The National Parks and protected areas in the Turks and Caicos were designated in the early 1990’s after considerable work was carried out in identifying and selecting the varied and unique ecosystems and terrains that required preserving.
Princess Alexandra National Park, which includes the world-famous Grace Bay Beach and the smaller nature reserve within it, understandably attracts the most amount of eco-tourists of any protected area in the Turks and Caicos.
The other National Parks and protected areas on Providenciales have historically not been high up on the tourism list because of a mix of lack of awareness, limited access, and safety concerns.
NATIONAL PARK REGULATIONS
As you would expect the Turks and Caicos national parks, nature reserves, and historical sites prohibit harming plants, animals, and historical items.
This means no fishing or shell collection in these areas; however you can thoroughly enjoy the incredible national parks and the stunningly beautiful protected areas.
PRINCESS ALEXANDRA NATIONAL PARK
Declared a national park in 1992, the Princess Alexandra National Park includes 6,532 acres of coastal and marine waters, as well as coastline off the northern coast of Providenciales.
The Princess Alexandra Nature Reserve is also located within the national park and consists of the iguana sanctuary of Little Water Cay (Iguana Island), the wetlands islands of mangrove Cay and Donna Cay, and the rocks of Lizard Cay, Bird Cay, and the Sinking Cays.
The barrier reef off the north coast of Provo is an extremely popular destination for scuba diving, snorkeling and boat trips – some other wonderful ways to enjoy the Princess Alexandra National Park are kayaking and stand up paddle boarding.
NORTHWEST POINT MARINE NATIONAL PARK
Northwest Point Marine National Park is a beautiful coastal environment at the extreme north-eastern point of Providenciales, and an ideal place to discover & explore some of the fantastic natural features of the Turks and Caicos on a boat trip.
This area consists of two protected zones: the Northwest Point Marine National Park, which includes a large proportion of the ocean and coast right up to the high tide point, and Northwest Point Pond Nature Reserve, an inland marine wetland ecosystem of two ponds and underwater caves.
The interior ponds at Northwest Point are some of the best birdwatching spots on Providenciales, and particularly impressive when the ocean swell is high.
The main points of interest here are the rugged marine limestone coastline (locally called ‘ironshore’), small coves and beaches, wetlands, and magnificent ocean conditions off the point.
Because the water at the Northwest Point can be rough at times, has hidden rocks and coral, large amounts of seaweed and sea urchins, the area is not a great place for swimming.
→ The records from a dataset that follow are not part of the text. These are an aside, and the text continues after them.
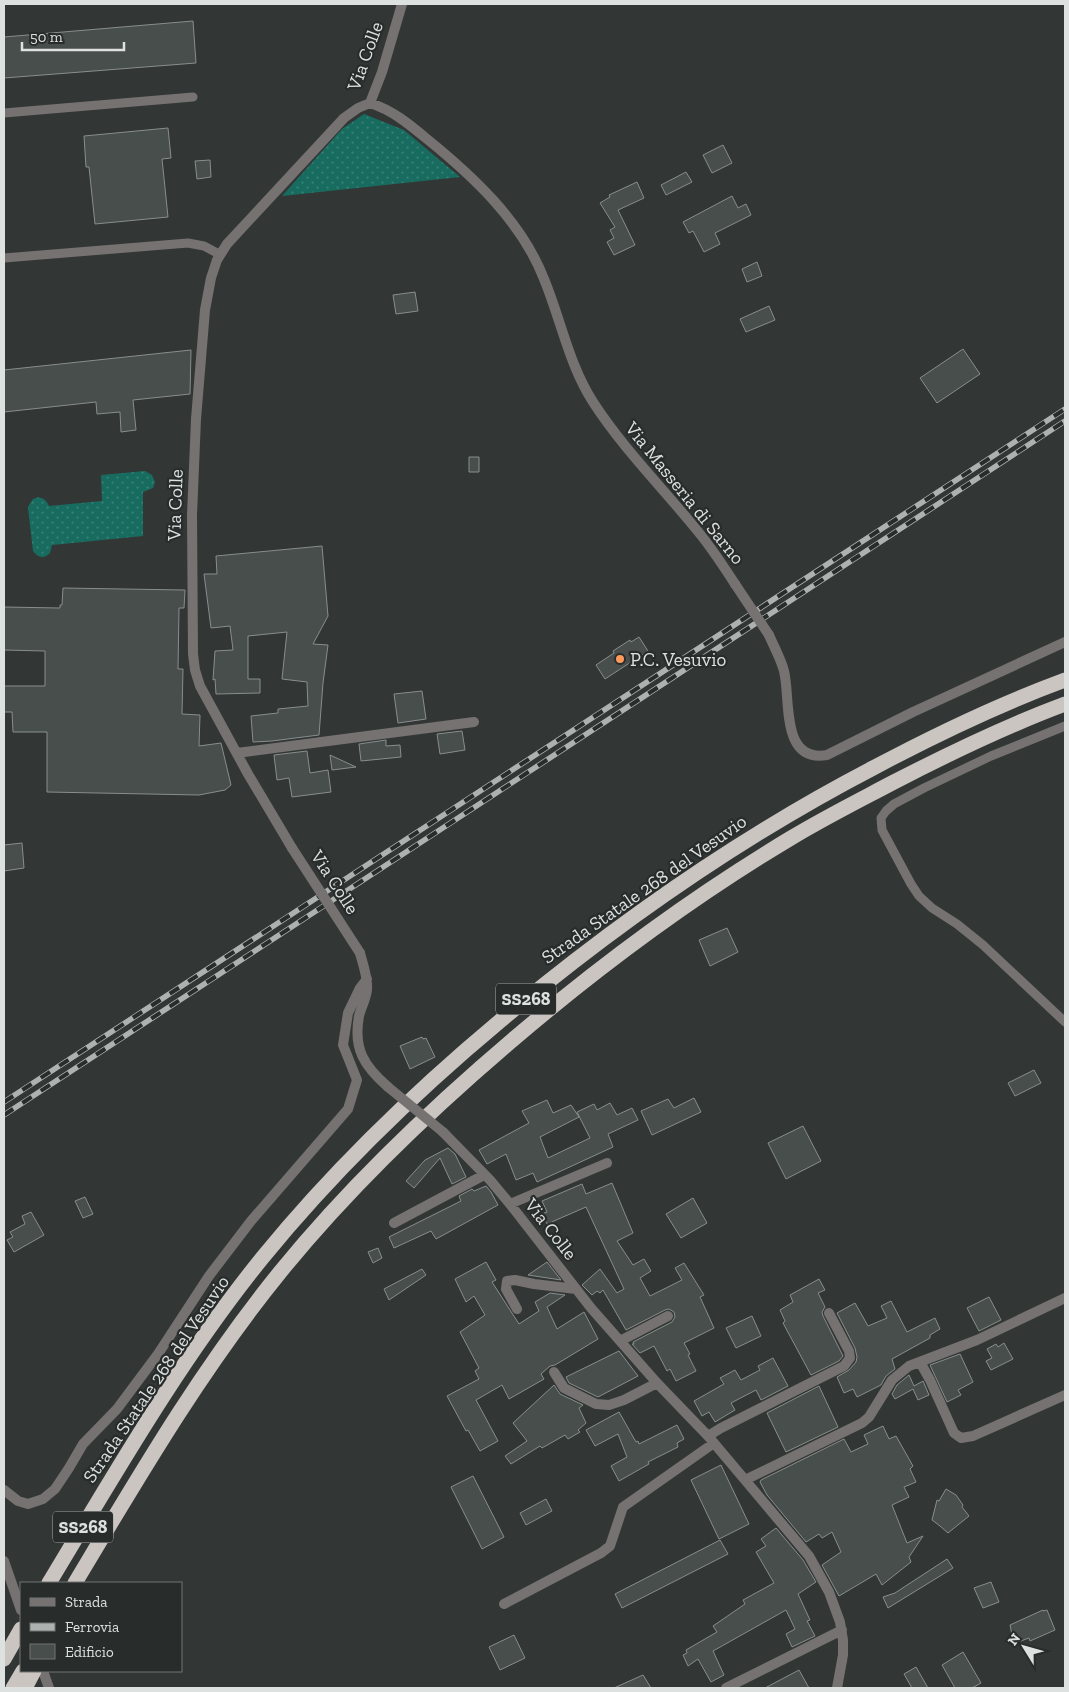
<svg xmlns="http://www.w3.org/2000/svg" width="1069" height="1692" viewBox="0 0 1069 1692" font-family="'Zilla Slab',serif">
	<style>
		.grass { fill: url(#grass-dots) }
		.building { fill: #484e4c; stroke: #888e8d }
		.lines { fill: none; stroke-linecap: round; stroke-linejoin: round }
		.lane { stroke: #757271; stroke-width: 9 }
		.street { stroke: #757271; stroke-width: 10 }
		.highway { stroke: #cbc5c2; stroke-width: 15 }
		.rail-casing { stroke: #adb2b1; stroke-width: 5.5 }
		.rail { stroke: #282d2c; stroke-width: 4; stroke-dasharray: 11; stroke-linecap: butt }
		.street-bridge { stroke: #757271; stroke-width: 10 }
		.poi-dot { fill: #ff9a5b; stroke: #282d2c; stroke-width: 2 }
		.labels { text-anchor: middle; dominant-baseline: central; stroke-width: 4.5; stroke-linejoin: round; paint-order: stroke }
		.shield { fill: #282d2c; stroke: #a7abaa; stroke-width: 1 }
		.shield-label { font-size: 18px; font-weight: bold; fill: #dde1e0 }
		.street-label { font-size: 19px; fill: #dde1e0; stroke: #282d2c }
		.poi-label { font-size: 19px; fill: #dde1e0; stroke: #282d2c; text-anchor: start }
	</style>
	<defs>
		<pattern id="grass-dots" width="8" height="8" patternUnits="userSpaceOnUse" patternTransform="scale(1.25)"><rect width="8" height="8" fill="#176c5f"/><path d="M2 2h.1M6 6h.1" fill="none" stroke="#388176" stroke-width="1.8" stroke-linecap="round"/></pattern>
	</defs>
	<rect width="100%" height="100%" fill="#323736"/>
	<path class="grass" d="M364 114 404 130 460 177 282 196 342 129Z
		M145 471 152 475 155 482 153 488 143 492V536L52 545 50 553C44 559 38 558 33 551L28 508 29 505 33 499C41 495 46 499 49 506L102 501 101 475Z"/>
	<path class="building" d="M193 21 196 63 4 78V37Z
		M168 128 171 158 162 159 168 217 95 224 89 167H86L84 136Z
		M723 145 732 163 712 173 703 155Z
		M210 160 211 177 197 179 195 161Z
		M686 172 692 182 666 195 661 185Z
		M637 182 644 198 618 210 635 245 614 255 607 242 614 238 610 230 615 227 600 203 610 197 609 195Z
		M732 196 738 208 746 204 751 215 715 233 720 244 704 252 693 231 689 233 683 222Z
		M757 262 762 276 747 282 742 269Z
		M415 292 418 311 396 314 393 295Z
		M769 306 775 320 746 332 740 319Z
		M963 349 980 374 937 403 920 378Z
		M191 350 190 394 133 400 136 430 121 432 120 412 97 414 96 402 4 412V370Z
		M469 457H479V472H469Z
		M322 546 328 616 313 644 328 645 323 683 319 735 272 741 253 742 251 716 278 713V709L308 706 307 682 282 679 287 632 248 636V679H260V693L216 694 215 679 213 680 215 651 233 650 230 626 211 628 204 574H217L216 556Z
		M63 588 185 590 184 608H179L178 669H183L182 714 200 715 199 746 221 743 231 785 225 790 199 795 47 792V732H13L12 712H4V686H45V651L4 650V607L60 608V605H62Z
		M639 637 648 651 605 679 596 665 614 653 613 651 630 640 631 642Z
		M422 691 426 719 398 723 394 694Z
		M462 731 465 750 440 754 437 734Z
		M386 740V746L400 745 401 757 361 761 359 744Z
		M307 751 310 773 328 770 331 792 292 797 289 778 277 780 274 755Z
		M330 755 356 767 332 770Z
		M22 843 24 868 4 871V845Z
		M727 928 738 952 710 966 699 940Z
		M422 1037 423 1039 426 1038 435 1057 410 1069 400 1046Z
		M1034 1070 1041 1083 1015 1096 1008 1083Z
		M694 1098 701 1112 652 1135 641 1111 668 1099 674 1108Z
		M547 1100 553 1113 571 1105 579 1117 540 1137 548 1158 590 1138 577 1112 594 1104 597 1110 610 1103 617 1115 632 1108 638 1120 608 1134 613 1147 537 1182 533 1173 516 1180 506 1154 487 1164 479 1150 529 1123 522 1111Z
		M803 1126 821 1161 786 1179 768 1143Z
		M448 1148 455 1154 466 1177 452 1184 440 1158 414 1188 406 1181 425 1160Z
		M612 1183 633 1233 617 1241 633 1265 644 1259 651 1271 640 1278 650 1296 682 1280 675 1268 684 1263 704 1295 700 1297 714 1328 684 1343 690 1354 688 1355 696 1371 676 1381 670 1369 667 1371 654 1346 640 1353 632 1344H634L633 1342 672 1322 675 1317 674 1312 669 1309 665 1310 626 1330 603 1290 600 1293 597 1291 592 1295 582 1285 600 1269 617 1293 624 1289 586 1207 547 1224 542 1214 547 1212 542 1201 582 1184 586 1194Z
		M486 1186 491 1192 498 1205 436 1239 431 1231 394 1248 389 1237 461 1201 459 1196 472 1189 474 1191Z
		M85 1197 93 1214 83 1218 75 1201Z
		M693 1198 707 1223 681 1238 666 1214Z
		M31 1212 44 1235 14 1252 7 1240 13 1237 10 1232 25 1224 22 1216Z
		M378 1248 382 1258 373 1263 368 1252Z
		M486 1262 496 1280 492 1282 519 1324 539 1311 535 1302 550 1293 565 1295 547 1307 557 1329 584 1312 598 1339 555 1365 550 1366 541 1374 544 1379 509 1399 502 1385 476 1400 498 1441 480 1451 468 1430 466 1431 447 1396 479 1379 475 1371 479 1368 460 1332 485 1315 474 1296 466 1302 455 1279Z
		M547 1262 561 1280 528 1275Z
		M422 1269 426 1275 389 1300 384 1289Z
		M819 1279 825 1290 818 1293 825 1307 822 1312 823 1316 843 1356 839 1361 811 1375 783 1323 785 1321 780 1310 793 1302 790 1295Z
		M989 1297 1001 1320 979 1331 967 1308Z
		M891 1301 907 1332 935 1318 940 1329 930 1335V1338L892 1359 895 1369 886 1376 881 1385 857 1397 853 1389 844 1393 837 1377 849 1370 856 1362 857 1357 855 1348 837 1313 855 1303 868 1326 887 1318 881 1306Z
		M752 1316 761 1336 736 1348 726 1328Z
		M1004 1343 1013 1359 991 1370 986 1361 992 1358 987 1349 996 1344 998 1347Z
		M619 1351 638 1376 598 1397 569 1383 566 1377Z
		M960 1354 973 1382 958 1390 961 1395 947 1402 930 1365Z
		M773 1358 788 1386 761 1400 756 1390 731 1403 735 1410 715 1422 709 1412 702 1416 694 1401 724 1384 720 1378 735 1370 741 1380 760 1370 758 1366Z
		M909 1375 914 1386 923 1381 929 1395 918 1400 913 1389 895 1399 892 1394 897 1385Z
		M554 1385 560 1394 583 1405 579 1408 586 1423 578 1430 580 1432 568 1439 565 1435 542 1448 540 1446 511 1464 505 1456 527 1441 513 1423Z
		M819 1386 838 1427 786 1452 767 1413Z
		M619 1412 636 1442 638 1441 639 1444 677 1425 684 1439 677 1443 678 1447 648 1462 649 1464 619 1481 611 1466 627 1457 618 1434 595 1446 586 1430Z
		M883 1426 889 1439 896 1436 913 1466 910 1469 916 1482 904 1487 909 1497 892 1505 907 1543 923 1536 909 1557 911 1562 882 1585 876 1574 839 1596 822 1565 841 1552 832 1532 822 1538 819 1534 806 1542 767 1495 760 1482 761 1480 844 1439 851 1452 868 1444 864 1435Z
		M721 1465 749 1524 719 1539 691 1480Z
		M473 1476 504 1537 482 1549 451 1487Z
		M946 1489 956 1495 963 1505 962 1507 969 1516 948 1533 940 1526 932 1520 937 1500 939 1501Z
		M546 1499 552 1511 526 1525 520 1513Z
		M776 1528 803 1560 816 1582 798 1594 810 1620 807 1621 815 1636 792 1647 786 1634 795 1629 786 1610 713 1651 724 1675 711 1682 698 1659 688 1666 683 1655 687 1653 686 1650 717 1632 713 1626 745 1604 743 1600 774 1583 756 1552 766 1546 761 1539Z
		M720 1540 728 1554 622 1608 615 1594Z
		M947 1559 953 1568 888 1608 883 1597 895 1593Z
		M991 1582 999 1602 983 1608 974 1588Z
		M1043 1610V1611L1047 1610 1055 1630 1030 1641 1029 1638 1018 1642 1015 1634 1012 1635 1010 1625Z
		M514 1635 525 1658 500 1670 489 1647Z
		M963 1652 981 1683 972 1688H955L942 1665Z
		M916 1667 928 1688H912L904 1674Z
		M799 1670 809 1688H765Z
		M643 1675 651 1688H614Z"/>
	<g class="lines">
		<path class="lane" d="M4 113 193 97
			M4 258 188 243 204 246 219 254
			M1065 726 991 756 924 788 894 804 886 811 881 818 882 830 911 884 919 896 932 908 957 924 983 945 1065 1022"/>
		<path class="street" d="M370 103C392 110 409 124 427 139 474 177 522 222 544 279 561 320 569 365 593 402 624 450 665 490 700 534 713 550 724 567 735 584
			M769 635C774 647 781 659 784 671 791 699 780 763 827 755L913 712 1065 642
			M237 753 474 722
			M292 848 248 774 200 686 195 670 193 654 192 515 196 419 205 310 211 278 217 260 227 244 344 118 358 108 370 103 382 72 402 4
			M360 953C363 965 368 977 367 990 366 999 361 1008 359 1016 353 1049 364 1066 388 1087
			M443 1132 490 1180 510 1204 591 1308 657 1383 708 1436 809 1556 829 1592 840 1622 843 1640V1655L837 1688
			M510 1204 607 1163
			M394 1223 484 1175
			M517 1309 506 1289 507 1281 515 1280 534 1284 576 1289
			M620 1341 668 1316
			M920 1362 930 1380 954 1433 961 1438 973 1436 1065 1395
			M554 1372 564 1388 596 1404 609 1405 624 1400 657 1383
			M708 1436 721 1428 844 1366 850 1358 849 1351 829 1313
			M745 1480 862 1423 869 1417 892 1380 909 1366 977 1340 1065 1298
			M4 1490 18 1501 28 1504 43 1499 55 1489 69 1468 83 1444 117 1409 158 1354 209 1276 251 1221 348 1109 357 1080 343 1045 348 1013 360 988 367 979
			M4 1561 21 1610
			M504 1604 601 1553 610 1546 623 1507 714 1443
			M43 1671 49 1688
			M726 1688 842 1630"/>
		<path class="highway" d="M49 1583C116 1472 181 1358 263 1257 334 1170 415 1092 500 1021 617 923 740 837 875 767 937 734 1000 704 1065 680
			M75 1583C139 1476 202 1368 281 1271 351 1185 431 1109 516 1037 602 964 694 896 791 838 824 818 858 801 892 783 948 754 1006 726 1065 704
			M4 1659 21 1629
			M13 1688 23 1671
			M25 1688 34 1671"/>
		<g class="rail-casing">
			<path id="rail" d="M4 1102 1065 409
				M4 1115 1065 421"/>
		</g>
		<use href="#rail" class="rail"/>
		<path class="street-bridge" d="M735 584 769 635
			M292 848 360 953
			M388 1087 443 1132"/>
	</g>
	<circle class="poi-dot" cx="620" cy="659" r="5"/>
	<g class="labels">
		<g class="shield">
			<rect x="496" y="983.5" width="60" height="31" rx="4"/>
			<rect x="53" y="1511.5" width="60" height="31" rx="4"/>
		</g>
		<g class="shield-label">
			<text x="526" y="999">SS268</text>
			<text x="83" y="1527">SS268</text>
		</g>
		<g class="street-label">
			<text transform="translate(365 56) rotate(-70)">Via Colle</text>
			<text transform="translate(685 493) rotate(51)">Via Masseria di Sarno</text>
			<text transform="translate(175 505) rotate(-88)">Via Colle</text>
			<text transform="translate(335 882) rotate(57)">Via Colle</text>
			<text transform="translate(644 889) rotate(-35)">Strada Statale 268 del Vesuvio</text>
			<text transform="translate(551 1229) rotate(52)">Via Colle</text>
			<text transform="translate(156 1379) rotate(-56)">Strada Statale 268 del Vesuvio</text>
		</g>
		<g class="poi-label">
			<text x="630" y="659">P.C. Vesuvio</text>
		</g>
	</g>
	<rect width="1069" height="1692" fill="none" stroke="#dde1e0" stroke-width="10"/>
	<rect x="20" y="1582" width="162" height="90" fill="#282d2c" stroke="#707574"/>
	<rect x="30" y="1598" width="25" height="8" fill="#757271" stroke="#707574"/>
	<text x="65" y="1607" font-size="15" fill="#dde1e0">Strada</text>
	<rect x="30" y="1623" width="25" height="8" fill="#adb2b1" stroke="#707574"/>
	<text x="65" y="1632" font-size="15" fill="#dde1e0">Ferrovia</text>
	<rect x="30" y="1644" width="25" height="15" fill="#484e4c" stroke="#707574"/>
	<text x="65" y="1657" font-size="15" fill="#dde1e0">Edificio</text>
	<g transform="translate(1024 1647) rotate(307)" stroke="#282d2c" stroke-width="4" paint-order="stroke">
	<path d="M0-4L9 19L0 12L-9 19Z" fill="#dde1e0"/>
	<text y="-8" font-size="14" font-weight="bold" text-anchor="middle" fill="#dde1e0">N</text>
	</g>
	<path d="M22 42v8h102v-8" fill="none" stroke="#dde1e0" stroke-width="2.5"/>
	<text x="30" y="42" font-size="15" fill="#dde1e0" stroke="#282d2c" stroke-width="4" paint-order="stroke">50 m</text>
</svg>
However and when conditions are calm, there’s superb snorkeling off the western side of the point. As in all national parks in the Turks and Caicos, fishing is illegal here.
CHALK SOUND NATIONAL PARK
Chalk Sound is a stunningly beautiful natural lagoon on the southwest of Providenciales. This national park features shallow and brilliant turquoise water with hundreds of small rocky islands.
The water in Chalk Sound is clean & clear, and the incredible colors are created by the sunlight deflecting off the fine limestone sand and particles of the area.
On a calm day Chalk Sound is a wonderful location for kayaking and paddle boarding. Many residential and rental villas are located here, as are the beautifully stunning Sapodilla Bay and Taylor Bay beaches.
Chalk Sound is virtually landlocked, yet a channel does connect it to the ocean and Caicos Banks off the south of Providenciales.
Powered watercraft use is prohibited because of Chalk Sound’s protected status as a national park, and the main attraction for the majority of visitors is sightseeing either by road on the southern side, or kayaking and paddle boarding.